Qualche mese fa ho guardato su Netflix uno show di Eddie Murphy del 1983 (ha la mia età!). Si chiama Delirious. Nei primi dieci minuti dello spettacolo, Eddie fa tante ma tante di quelle battute sui gay, ma pesanti, chiamandoli continuamente faggots. Io mi sono sentita tantissimo a disagio e ho interrotto la visione. Era spiacevole e triste. Quello che forse mi avrebbe fatto ridere 35 anni fa, ora mi fa orrore. Come saranno quindi le cose tra 35 anni?

Solide certezze di una sognatrice

Grazie al cielo, tra tantissimi dubbi, ho una certezza, sempre più forte, nata proprio da questa conversazione con i miei genitori. L’unico modo per allenare la mente a essere elastica, come manco Carla Fracci a 99 anni, è quello di conoscere gente diversa da noi: gay, neri, trans, anziani, gente che vota il contrario di quello che votiamo noi.

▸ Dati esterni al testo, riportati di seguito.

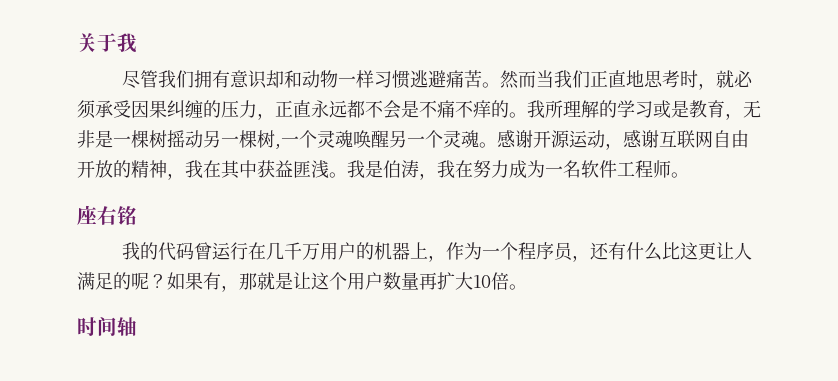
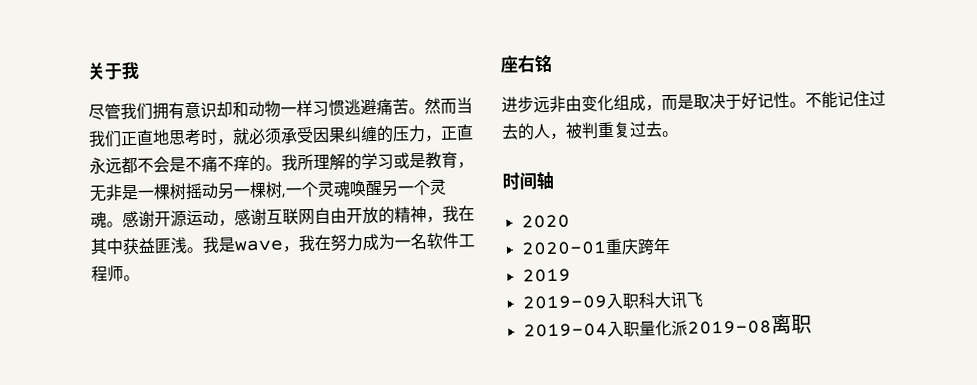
[383,160,419,178] 伯涛 -> [234,239,283,252] wave
[122,242,753,262] [77,272,527,292] [77,317,137,336] 我的代码曾运行在几千万用户的机器上，作为一个程序员，还有什么比这更让人满足的呢？如果有，那就是让这个用户数量再扩大10倍。 // 时间轴 -> [501,90,886,114] [501,121,679,141] [502,171,554,191] [520,214,570,229] [520,237,671,256] [521,268,571,283] [521,291,703,310] [522,313,812,338] 进步远非由变化组成，而是取决于好记性。不能记住过去的人，被判重复过去。 // 时间轴 // 2020 // 2020-01重庆跨年 // 2019 // 2019-09入职科大讯飞 // 2019-04入职量化派2019-08离职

Tutti. Per comprendere. Metterci in discussione. Dubitare. Per imparare a famigliarizzare e capire che, forse, gli altri non sono tanto lontani da noi. Alcuni, eh? Perché certe persone si sono allontanate irrimediabilmente. Ma forse, con le parole giuste possiamo creare un ponte. O sono di nuovo un po’ dreamer?